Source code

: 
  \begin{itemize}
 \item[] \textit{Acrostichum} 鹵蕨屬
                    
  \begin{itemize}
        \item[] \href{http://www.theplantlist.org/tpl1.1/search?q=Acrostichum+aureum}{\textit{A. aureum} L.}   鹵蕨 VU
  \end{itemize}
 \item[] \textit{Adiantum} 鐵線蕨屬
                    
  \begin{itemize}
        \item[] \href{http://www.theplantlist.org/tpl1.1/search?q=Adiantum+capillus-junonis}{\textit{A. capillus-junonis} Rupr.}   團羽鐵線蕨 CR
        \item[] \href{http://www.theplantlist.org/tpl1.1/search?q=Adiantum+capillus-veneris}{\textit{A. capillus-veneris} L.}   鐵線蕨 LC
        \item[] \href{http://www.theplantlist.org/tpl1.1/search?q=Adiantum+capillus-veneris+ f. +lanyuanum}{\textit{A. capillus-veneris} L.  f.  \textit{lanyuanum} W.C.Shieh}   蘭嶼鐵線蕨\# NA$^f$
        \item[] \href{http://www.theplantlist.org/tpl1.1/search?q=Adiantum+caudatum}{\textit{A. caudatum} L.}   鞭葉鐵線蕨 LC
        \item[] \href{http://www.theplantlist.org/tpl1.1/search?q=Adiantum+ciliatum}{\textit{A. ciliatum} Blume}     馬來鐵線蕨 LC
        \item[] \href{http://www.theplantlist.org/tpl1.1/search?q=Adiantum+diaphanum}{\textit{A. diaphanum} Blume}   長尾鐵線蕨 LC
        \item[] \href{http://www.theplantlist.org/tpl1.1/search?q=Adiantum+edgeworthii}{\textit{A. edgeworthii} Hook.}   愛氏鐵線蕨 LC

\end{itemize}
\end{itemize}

- - - - -

### Problem requirements
Using the material above, copy every line in which the string "Acrostichum" occurs.

### Answer to the problem
 \item[] \textit{Acrostichum} 鹵蕨屬
        \item[] \href{http://www.theplantlist.org/tpl1.1/search?q=Acrostichum+aureum}{\textit{A. aureum} L.}   鹵蕨 VU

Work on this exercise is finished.